Anyway, as I have noted a few times before here, I have come to realize how old I am because I know the parents of people running for president, and one of those happens to be the father of the now-selected Dem VP nominee, Kamala Harris, who was running for prez before she strategically pulled out early back in January, now an obviously smart move (and I do think she is plenty smart, whatever else one thinks of her). I have never met her, but I know her dad, Don Harris quite well, although I have not seen him for some time now.
I first met Don in 1968 when he arrived at the University of Wisconsin-Madison where I was in my senior year as an undergrad. I took Development Economics from him, and he had a serious influence on my thinking. He was the first faculty member I had encountered who took Marx seriously. Like his friend Joan Robinson, he is not a Marxist, seeing too many problems with Marxian theory. But he took Marx seriously and had us read people who had Marxist perspectives on colonialism and imperialism and how these issues affected poorer less developed nations.
Later as a grad student there I would take Advanced Macroeconomic Theory from him, and he was even on my committee briefly before he left for Stanford in 1972, where he was on the faculty until retiring in 1998. He is still alive, and I think 82 years old, or so. He did a lot of advising for the UN as well as the government of his home nation, Jamaica.

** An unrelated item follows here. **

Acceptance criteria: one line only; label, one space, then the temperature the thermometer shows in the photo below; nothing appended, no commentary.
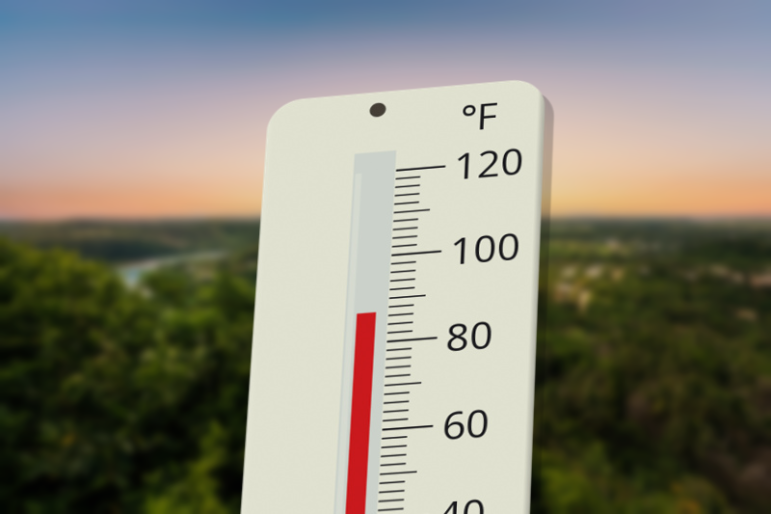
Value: 87 °F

Two papers by him that I think are important are his 1973 “Capital, Distribution, and the Aggregate Production Function,” in the American Economic Review. In this, he provided an excellent perspective on the Cambridge controversies in the theory of capital, and with Amit Bhaduri, “The Complex Dynamics of the Simple Ricardian System,” 1987, Quarterly Journal of Economics. Besides showing his links with the neo-Ricardian school of Sarafina, it showed how chaotic dynamics can arise from that model, something of considerable interest to me.
An unfortunate matter is that apparent the father and daughter are not on particularly good terms right now. Some of this may reflect actual political differences, with him probably to the left of her. But most seem to think that it mostly has to do with the apparently bad divorce between Kamala’s parents, with her and her sister going with their mother, who was from Tamil Nadu in India. BTW, Kamala’s sister resembles their late mother, while in fact Kamala looks like Don.

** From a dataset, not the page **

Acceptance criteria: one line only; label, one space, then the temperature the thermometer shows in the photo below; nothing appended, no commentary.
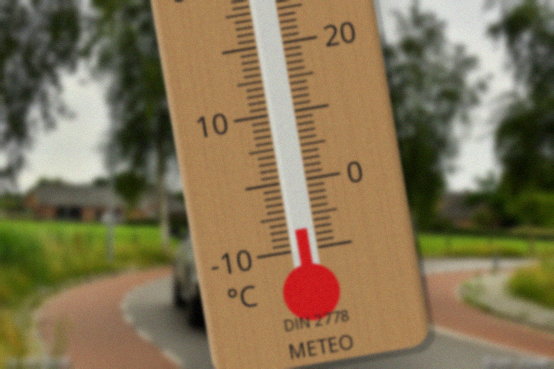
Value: -7 °C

More recently there was a contretemps over marijuana, which Kamala supports legalizing, even though she put pot smokers in jail back when she was DA in San Francisco, and even though she has admitted having smoked pot herself. In an event in New York, she was asked about this and said “Of course I am for legalization, I am from Jamaica” or something like that. This upset Don, who is proud of his family background in Jamaica, which is quite elite actually, with him a very proper person personally, despite his leftist politics. I do hope they overcome their differences so he can stand up for her, especially given that her mother is no longer around to do so.